**Action item**
Keep the pictures out while you transcribe the listing below exactly.

==*==

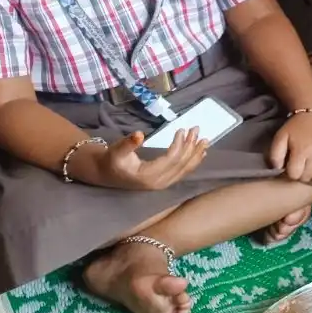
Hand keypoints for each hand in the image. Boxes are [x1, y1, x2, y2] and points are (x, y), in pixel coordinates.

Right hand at [82, 129, 207, 190]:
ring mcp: (163, 184)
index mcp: (148, 176)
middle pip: (181, 163)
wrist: (107, 174)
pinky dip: (193, 162)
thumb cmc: (112, 160)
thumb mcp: (116, 151)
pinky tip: (201, 153)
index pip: (171, 159)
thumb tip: (139, 134)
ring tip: (204, 140)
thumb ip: (128, 144)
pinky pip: (183, 172)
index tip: (182, 130)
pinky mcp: (165, 182)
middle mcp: (159, 182)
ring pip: (185, 169)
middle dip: (191, 146)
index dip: (179, 145)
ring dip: (196, 154)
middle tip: (196, 129)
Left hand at [269, 113, 311, 182]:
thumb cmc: (295, 126)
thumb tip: (278, 169)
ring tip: (309, 165)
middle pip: (307, 177)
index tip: (290, 166)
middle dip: (301, 174)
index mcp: (301, 150)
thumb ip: (275, 155)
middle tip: (299, 165)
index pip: (295, 175)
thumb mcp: (280, 138)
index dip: (290, 172)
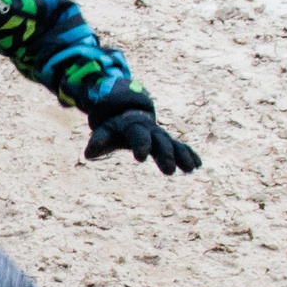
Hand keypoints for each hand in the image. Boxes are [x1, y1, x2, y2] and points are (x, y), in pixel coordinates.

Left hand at [85, 109, 200, 174]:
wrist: (129, 115)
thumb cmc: (114, 128)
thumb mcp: (103, 132)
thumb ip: (98, 141)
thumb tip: (88, 153)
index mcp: (134, 127)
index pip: (138, 136)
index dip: (140, 145)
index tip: (141, 158)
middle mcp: (151, 131)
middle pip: (160, 142)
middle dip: (165, 155)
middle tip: (169, 171)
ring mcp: (161, 136)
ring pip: (174, 145)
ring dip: (182, 156)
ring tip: (190, 169)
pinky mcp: (168, 142)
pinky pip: (181, 147)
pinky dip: (189, 154)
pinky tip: (197, 165)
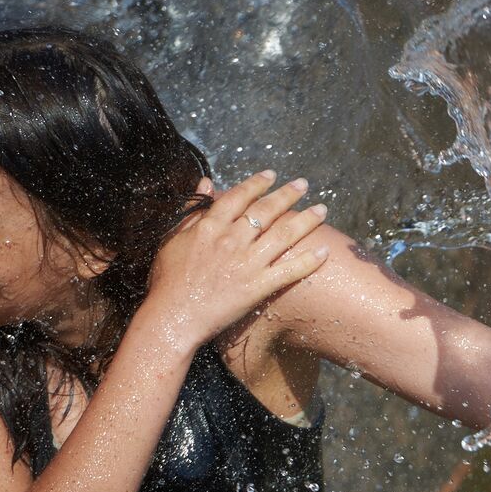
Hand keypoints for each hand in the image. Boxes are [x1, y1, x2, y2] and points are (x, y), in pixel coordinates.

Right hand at [142, 171, 327, 350]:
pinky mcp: (257, 287)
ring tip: (322, 210)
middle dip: (288, 194)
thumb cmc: (166, 281)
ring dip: (306, 220)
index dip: (257, 183)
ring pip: (283, 235)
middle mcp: (232, 239)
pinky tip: (324, 251)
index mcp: (210, 226)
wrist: (172, 317)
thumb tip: (207, 183)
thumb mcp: (172, 239)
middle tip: (304, 184)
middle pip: (266, 210)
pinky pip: (288, 270)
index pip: (239, 197)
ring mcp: (247, 263)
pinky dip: (308, 260)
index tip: (272, 174)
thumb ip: (192, 211)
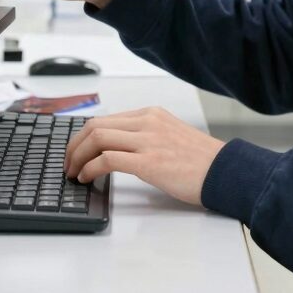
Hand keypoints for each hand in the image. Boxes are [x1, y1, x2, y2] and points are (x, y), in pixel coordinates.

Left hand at [64, 107, 225, 205]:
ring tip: (73, 173)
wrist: (224, 172)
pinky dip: (90, 168)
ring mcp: (148, 140)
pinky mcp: (149, 162)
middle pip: (95, 125)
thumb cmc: (200, 161)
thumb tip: (114, 150)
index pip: (105, 119)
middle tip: (67, 164)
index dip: (82, 136)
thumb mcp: (169, 135)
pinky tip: (87, 178)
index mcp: (151, 114)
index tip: (75, 151)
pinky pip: (107, 159)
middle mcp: (147, 122)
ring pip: (97, 138)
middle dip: (73, 145)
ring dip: (77, 157)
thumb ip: (145, 136)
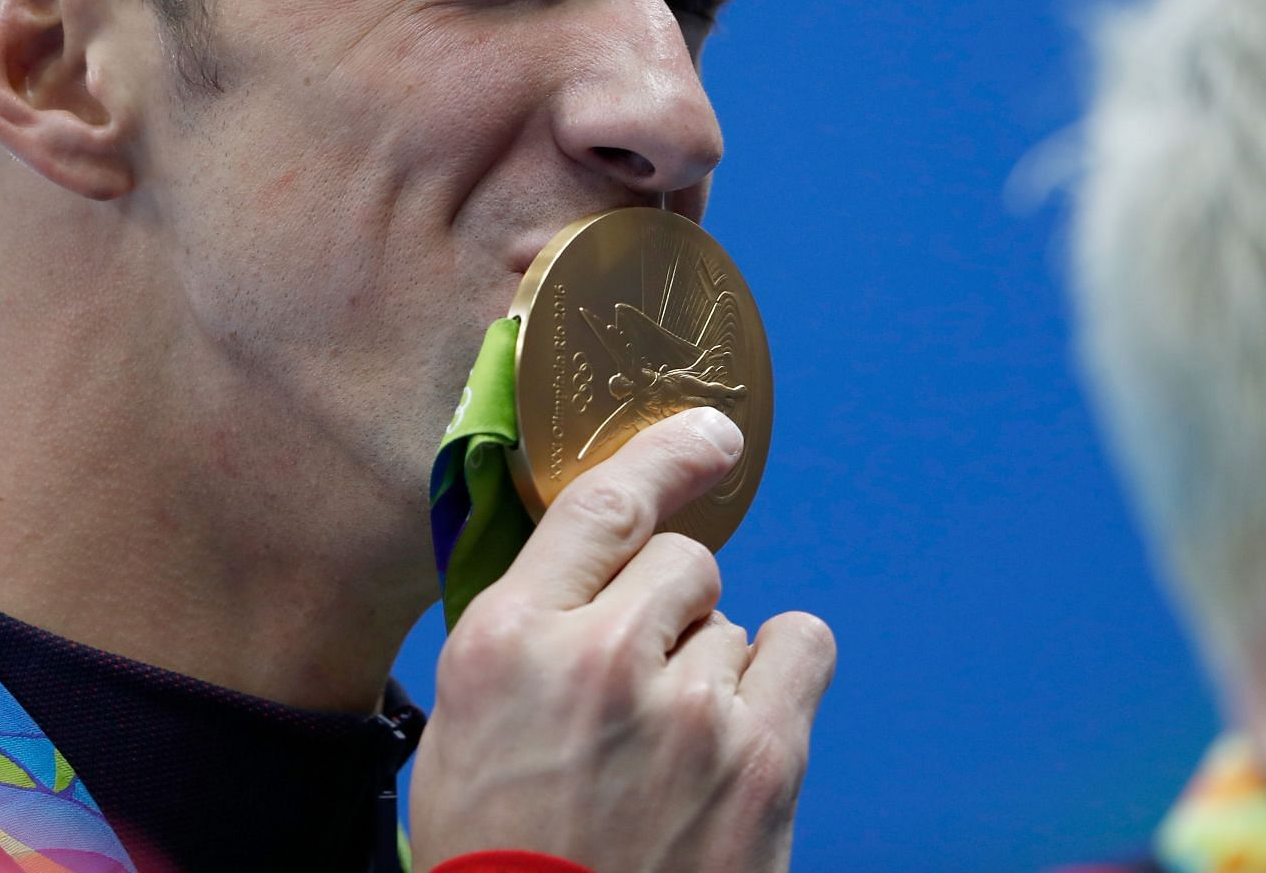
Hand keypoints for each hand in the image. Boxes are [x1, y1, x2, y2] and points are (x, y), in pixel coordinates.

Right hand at [408, 407, 835, 872]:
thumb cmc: (500, 853)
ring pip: (735, 619)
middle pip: (683, 562)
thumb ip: (529, 626)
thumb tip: (603, 556)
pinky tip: (742, 724)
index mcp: (508, 642)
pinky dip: (778, 672)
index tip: (708, 435)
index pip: (600, 506)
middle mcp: (602, 658)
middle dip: (668, 608)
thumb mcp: (466, 722)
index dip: (664, 455)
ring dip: (713, 662)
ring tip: (676, 741)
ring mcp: (692, 711)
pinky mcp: (765, 761)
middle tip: (641, 685)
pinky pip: (799, 645)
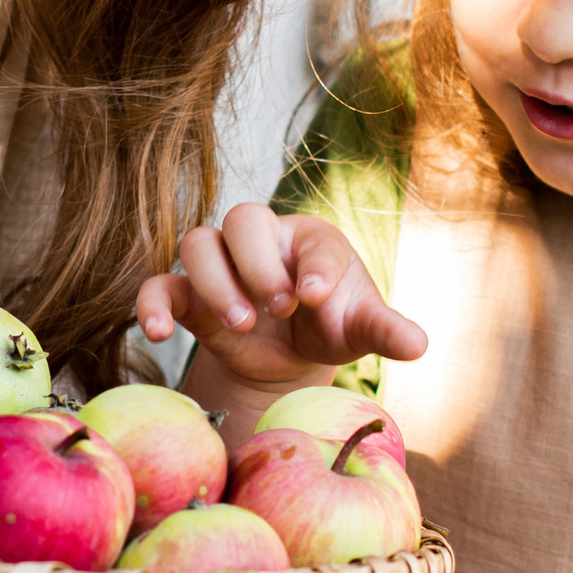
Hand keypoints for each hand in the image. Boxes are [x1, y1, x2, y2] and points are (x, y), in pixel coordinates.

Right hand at [136, 207, 424, 391]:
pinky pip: (159, 285)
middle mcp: (262, 241)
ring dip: (215, 282)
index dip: (312, 265)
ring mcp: (220, 265)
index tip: (315, 298)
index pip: (309, 239)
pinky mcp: (189, 297)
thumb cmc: (329, 326)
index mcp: (311, 240)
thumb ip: (385, 332)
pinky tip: (157, 332)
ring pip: (197, 243)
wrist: (290, 355)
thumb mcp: (359, 330)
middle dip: (258, 263)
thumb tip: (419, 346)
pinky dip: (153, 304)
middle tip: (279, 308)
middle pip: (243, 218)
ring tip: (243, 324)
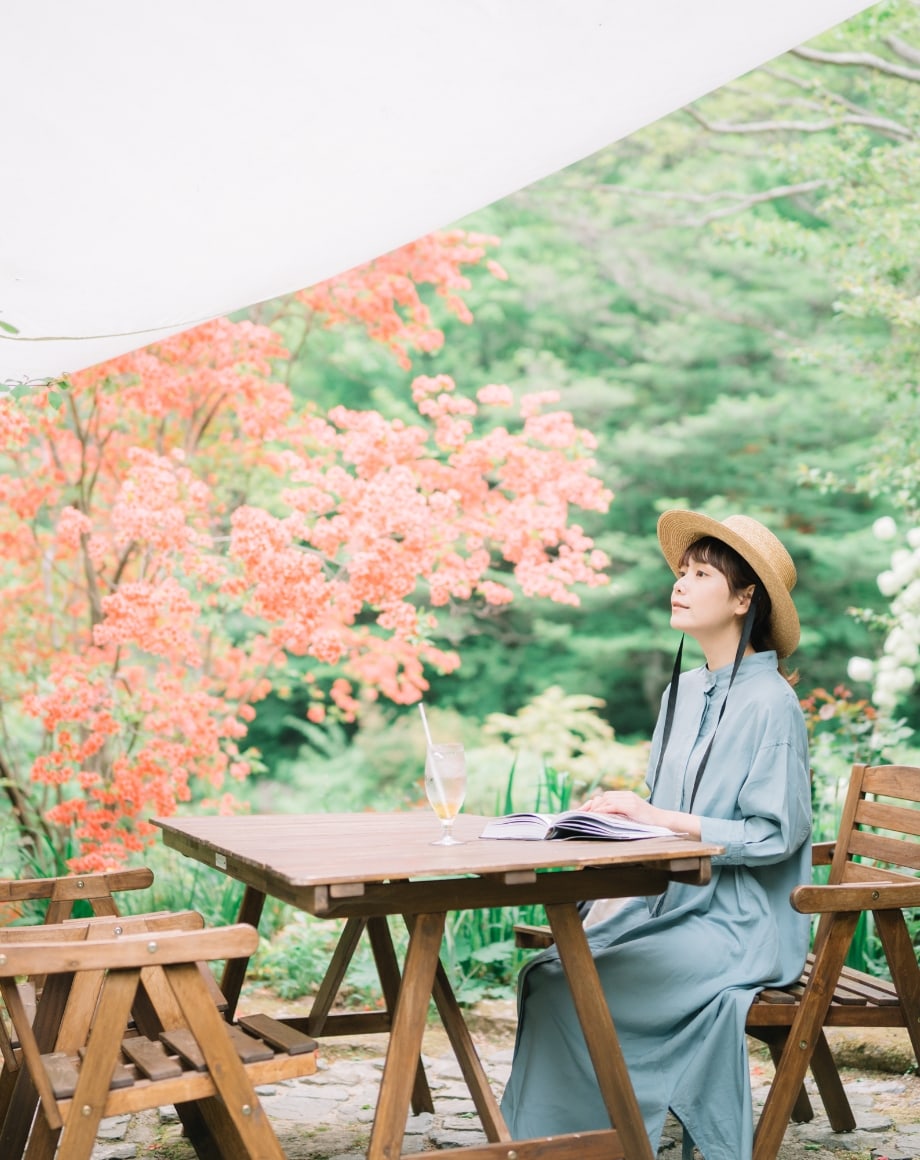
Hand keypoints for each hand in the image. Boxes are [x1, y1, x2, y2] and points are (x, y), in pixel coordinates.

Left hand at [582, 790, 700, 839]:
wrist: (664, 821)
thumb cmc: (648, 822)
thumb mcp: (631, 816)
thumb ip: (619, 814)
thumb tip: (603, 818)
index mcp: (626, 796)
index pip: (605, 797)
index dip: (593, 803)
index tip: (581, 811)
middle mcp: (627, 795)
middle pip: (604, 797)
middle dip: (591, 805)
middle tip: (580, 814)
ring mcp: (630, 799)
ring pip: (607, 800)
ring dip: (596, 808)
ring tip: (586, 815)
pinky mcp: (632, 806)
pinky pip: (614, 805)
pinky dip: (604, 809)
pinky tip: (597, 815)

==*==

**Expected answer**
Hand keypoints for each hand in the image. Boxes are [x1, y1, x2, y2] and points are (x, y), in pixel coordinates.

Right hand at [82, 129, 207, 190]:
ring mcp: (163, 184)
index mcp: (148, 176)
middle pip: (181, 163)
wrist: (107, 174)
pinky dip: (193, 162)
thumb cmc: (112, 160)
thumb mcp: (116, 151)
pinky tip: (201, 153)
index pip: (171, 159)
thumb tip: (139, 134)
ring tip: (204, 140)
thumb ip: (128, 144)
pinky pip: (183, 172)
index tip: (182, 130)
pinky mcp: (165, 182)
middle mcp: (159, 182)
ring pip: (185, 169)
middle dip: (191, 146)
index dip: (179, 145)
ring dip: (196, 154)
middle tip: (196, 129)
Left hand at [269, 113, 311, 182]:
thumb cmc: (295, 126)
thumb tip: (278, 169)
ring tip: (309, 165)
middle pip: (307, 177)
index tip: (290, 166)
middle dip: (301, 174)
index mcp: (301, 150)
thumb ip: (275, 155)
middle tip: (299, 165)
index pip: (295, 175)
thumb mcp: (280, 138)
index dip: (290, 172)
Hand keypoints for each hand in the image. Boxes are [x1, y1, x2, y2] and points are (x, y), in pixel coordinates.

Left hand at [85, 109, 200, 174]:
wrist: (129, 115)
thumb cmc: (114, 128)
thumb mcp: (103, 132)
thumb ip: (98, 141)
thumb tip: (88, 153)
index mcp: (134, 127)
index pip: (138, 136)
index dip: (140, 145)
index tip: (141, 158)
middle mcp: (151, 131)
middle pip: (160, 142)
middle dip: (165, 155)
middle tip: (169, 171)
ring mcp: (161, 136)
ring pip: (174, 145)
ring dip: (182, 156)
ring tip: (190, 169)
pinky mcp: (168, 142)
pinky pip: (181, 147)
pinky dip: (189, 154)
pinky tip: (197, 165)
Hand keypoints for each hand in the image. Boxes are [x1, y1, x2, y2] and points are (x, y), in pixel coordinates.

Right hand at [142, 171, 327, 350]:
pinky mcp: (257, 287)
ring tip: (322, 210)
middle dip: (288, 194)
thumb cmc: (166, 281)
ring dip: (306, 220)
index dip: (257, 183)
ring pip: (283, 235)
middle mcp: (232, 239)
pinky tip: (324, 251)
index mcp: (210, 226)
wrist: (172, 317)
thumb tip: (207, 183)
thumb mcp: (172, 239)
middle tip: (304, 184)
middle pip: (266, 210)
pinky pip: (288, 270)
index pip: (239, 197)
ring mcp: (247, 263)
pinky dip: (308, 260)
index tip: (272, 174)
thumb ip: (192, 211)
Hand keypoints for each hand in the image. Boxes are [x1, y1, x2, y2] and points are (x, y), in pixel coordinates.

Left hand at [64, 107, 225, 205]:
ring tip: (73, 173)
wrist: (224, 172)
pinky dip: (90, 168)
ring mcp: (148, 140)
pinky mcp: (149, 162)
middle pip: (95, 125)
thumb cmc: (200, 161)
thumb tip: (114, 150)
index pip: (105, 119)
middle tip: (67, 164)
index dip: (82, 136)
thumb mcp: (169, 135)
pinky tip: (87, 178)
index mcp: (151, 114)
index tip: (75, 151)
pinky pip: (107, 159)
middle mcp: (147, 122)
ring pip: (97, 138)
middle dip: (73, 145)
ring dip: (77, 157)
thumb ip: (145, 136)
Hand keypoints for each hand in the image. Boxes are [x1, y1, x2, y2] and points are (x, y), in pixel coordinates.

Right hand at [408, 407, 835, 872]:
thumb cmc: (500, 853)
ring pip: (735, 619)
middle pip: (683, 562)
thumb ip: (529, 626)
thumb tip: (603, 556)
pinky tip: (742, 724)
index mcp: (508, 642)
pinky dip: (778, 672)
index tip: (708, 435)
index pip: (600, 506)
middle mcp: (602, 658)
middle dip: (668, 608)
thumb mcp: (466, 722)
index dip: (664, 455)
ring dip: (713, 662)
ring tip: (676, 741)
ring mcp: (692, 711)
pinky mcp: (765, 761)
middle tip: (641, 685)
pinky pip: (799, 645)
Hand keypoints for each hand in the image. Boxes are [x1, y1, x2, y2] and points are (x, y), in pixel coordinates.

Right hand at [136, 207, 424, 391]:
pinky pip: (159, 285)
middle mcp: (262, 241)
ring dip: (215, 282)
index dip: (312, 265)
ring mcp: (220, 265)
index tip: (315, 298)
index pip: (309, 239)
pinky mcp: (189, 297)
thumb cmc: (329, 326)
index mcp: (311, 240)
thumb ip: (385, 332)
pinky tip: (157, 332)
ring pip: (197, 243)
wrist: (290, 355)
thumb mcp: (359, 330)
middle dip: (258, 263)
thumb tip: (419, 346)
pinky dip: (153, 304)
middle tip: (279, 308)
middle pip: (243, 218)
ring tip: (243, 324)
Hand keypoints for each hand in the image. Boxes are [x1, y1, x2, y2] and points are (x, y), in pixel coordinates.

Left hand at [582, 790, 700, 839]:
wrist: (664, 821)
thumb cmc: (648, 822)
thumb mcp: (631, 816)
thumb ip: (619, 814)
thumb tip: (603, 818)
index mcp: (626, 796)
index pip: (605, 797)
index dip: (593, 803)
index tip: (581, 811)
middle mcp: (627, 795)
middle pip: (604, 797)
middle dip: (591, 805)
middle tip: (580, 814)
ring mcp: (630, 799)
ring pip: (607, 800)
ring dip: (596, 808)
ring tip: (586, 815)
pinky mcp: (632, 806)
pinky pip: (614, 805)
pinky dip: (604, 809)
pinky tip: (597, 815)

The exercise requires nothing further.